Dataset excerpts:
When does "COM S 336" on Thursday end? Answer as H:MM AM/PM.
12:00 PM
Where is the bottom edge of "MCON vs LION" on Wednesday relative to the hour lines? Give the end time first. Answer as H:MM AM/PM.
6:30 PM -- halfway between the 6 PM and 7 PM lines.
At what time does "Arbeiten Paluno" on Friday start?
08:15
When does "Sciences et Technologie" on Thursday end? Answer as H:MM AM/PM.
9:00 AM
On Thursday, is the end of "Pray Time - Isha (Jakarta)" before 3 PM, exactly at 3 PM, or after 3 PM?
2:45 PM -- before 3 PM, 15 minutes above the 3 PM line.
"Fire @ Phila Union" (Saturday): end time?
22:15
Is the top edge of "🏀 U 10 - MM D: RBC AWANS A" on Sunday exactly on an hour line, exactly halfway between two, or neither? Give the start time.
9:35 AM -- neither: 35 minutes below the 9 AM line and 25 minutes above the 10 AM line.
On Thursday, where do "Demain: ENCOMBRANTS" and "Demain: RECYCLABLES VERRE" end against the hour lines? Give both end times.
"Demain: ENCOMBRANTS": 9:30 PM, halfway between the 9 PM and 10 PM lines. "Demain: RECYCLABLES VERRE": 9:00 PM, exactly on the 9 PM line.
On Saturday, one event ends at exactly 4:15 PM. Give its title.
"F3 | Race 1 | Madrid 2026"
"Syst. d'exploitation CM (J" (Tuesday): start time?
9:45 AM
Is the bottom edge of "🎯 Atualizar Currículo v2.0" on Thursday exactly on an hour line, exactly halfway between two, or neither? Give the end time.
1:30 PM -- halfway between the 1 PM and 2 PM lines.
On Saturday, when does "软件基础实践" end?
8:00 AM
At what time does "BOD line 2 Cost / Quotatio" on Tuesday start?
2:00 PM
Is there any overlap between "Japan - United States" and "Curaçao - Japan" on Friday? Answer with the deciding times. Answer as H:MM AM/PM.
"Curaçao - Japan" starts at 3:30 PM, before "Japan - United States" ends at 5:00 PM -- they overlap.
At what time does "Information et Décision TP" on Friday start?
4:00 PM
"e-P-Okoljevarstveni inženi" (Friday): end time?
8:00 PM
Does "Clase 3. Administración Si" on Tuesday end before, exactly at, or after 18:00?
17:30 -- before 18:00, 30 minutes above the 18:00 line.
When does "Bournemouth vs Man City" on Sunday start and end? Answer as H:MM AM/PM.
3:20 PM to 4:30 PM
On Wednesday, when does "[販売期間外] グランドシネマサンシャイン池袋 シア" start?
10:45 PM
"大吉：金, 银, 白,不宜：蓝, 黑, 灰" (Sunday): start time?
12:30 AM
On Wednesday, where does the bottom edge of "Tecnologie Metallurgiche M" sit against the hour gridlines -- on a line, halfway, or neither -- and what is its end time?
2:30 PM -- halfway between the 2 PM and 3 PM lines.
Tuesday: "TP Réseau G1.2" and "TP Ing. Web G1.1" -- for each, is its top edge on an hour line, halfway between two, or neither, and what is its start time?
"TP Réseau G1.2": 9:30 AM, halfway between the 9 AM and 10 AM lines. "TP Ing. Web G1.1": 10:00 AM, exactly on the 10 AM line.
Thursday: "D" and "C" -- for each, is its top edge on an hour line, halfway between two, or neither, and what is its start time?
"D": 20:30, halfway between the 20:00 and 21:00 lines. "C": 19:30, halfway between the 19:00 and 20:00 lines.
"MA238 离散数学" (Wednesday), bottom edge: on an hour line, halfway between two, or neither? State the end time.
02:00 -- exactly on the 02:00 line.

* The request:
Copy out all the items above with every "Thursday" replaced by "Thu". Leave everything else as it is.

* The solution:
When does "COM S 336" on Thu end? Answer as H:MM AM/PM.
12:00 PM
Where is the bottom edge of "MCON vs LION" on Wednesday relative to the hour lines? Give the end time first. Answer as H:MM AM/PM.
6:30 PM -- halfway between the 6 PM and 7 PM lines.
At what time does "Arbeiten Paluno" on Friday start?
08:15
When does "Sciences et Technologie" on Thu end? Answer as H:MM AM/PM.
9:00 AM
On Thu, is the end of "Pray Time - Isha (Jakarta)" before 3 PM, exactly at 3 PM, or after 3 PM?
2:45 PM -- before 3 PM, 15 minutes above the 3 PM line.
"Fire @ Phila Union" (Saturday): end time?
22:15
Is the top edge of "🏀 U 10 - MM D: RBC AWANS A" on Sunday exactly on an hour line, exactly halfway between two, or neither? Give the start time.
9:35 AM -- neither: 35 minutes below the 9 AM line and 25 minutes above the 10 AM line.
On Thu, where do "Demain: ENCOMBRANTS" and "Demain: RECYCLABLES VERRE" end against the hour lines? Give both end times.
"Demain: ENCOMBRANTS": 9:30 PM, halfway between the 9 PM and 10 PM lines. "Demain: RECYCLABLES VERRE": 9:00 PM, exactly on the 9 PM line.
On Saturday, one event ends at exactly 4:15 PM. Give its title.
"F3 | Race 1 | Madrid 2026"
"Syst. d'exploitation CM (J" (Tuesday): start time?
9:45 AM
Is the bottom edge of "🎯 Atualizar Currículo v2.0" on Thu exactly on an hour line, exactly halfway between two, or neither? Give the end time.
1:30 PM -- halfway between the 1 PM and 2 PM lines.
On Saturday, when does "软件基础实践" end?
8:00 AM
At what time does "BOD line 2 Cost / Quotatio" on Tuesday start?
2:00 PM
Is there any overlap between "Japan - United States" and "Curaçao - Japan" on Friday? Answer with the deciding times. Answer as H:MM AM/PM.
"Curaçao - Japan" starts at 3:30 PM, before "Japan - United States" ends at 5:00 PM -- they overlap.
At what time does "Information et Décision TP" on Friday start?
4:00 PM
"e-P-Okoljevarstveni inženi" (Friday): end time?
8:00 PM
Does "Clase 3. Administración Si" on Tuesday end before, exactly at, or after 18:00?
17:30 -- before 18:00, 30 minutes above the 18:00 line.
When does "Bournemouth vs Man City" on Sunday start and end? Answer as H:MM AM/PM.
3:20 PM to 4:30 PM
On Wednesday, when does "[販売期間外] グランドシネマサンシャイン池袋 シア" start?
10:45 PM
"大吉：金, 银, 白,不宜：蓝, 黑, 灰" (Sunday): start time?
12:30 AM
On Wednesday, where does the bottom edge of "Tecnologie Metallurgiche M" sit against the hour gridlines -- on a line, halfway, or neither -- and what is its end time?
2:30 PM -- halfway between the 2 PM and 3 PM lines.
Tuesday: "TP Réseau G1.2" and "TP Ing. Web G1.1" -- for each, is its top edge on an hour line, halfway between two, or neither, and what is its start time?
"TP Réseau G1.2": 9:30 AM, halfway between the 9 AM and 10 AM lines. "TP Ing. Web G1.1": 10:00 AM, exactly on the 10 AM line.
Thu: "D" and "C" -- for each, is its top edge on an hour line, halfway between two, or neither, and what is its start time?
"D": 20:30, halfway between the 20:00 and 21:00 lines. "C": 19:30, halfway between the 19:00 and 20:00 lines.
"MA238 离散数学" (Wednesday), bottom edge: on an hour line, halfway between two, or neither? State the end time.
02:00 -- exactly on the 02:00 line.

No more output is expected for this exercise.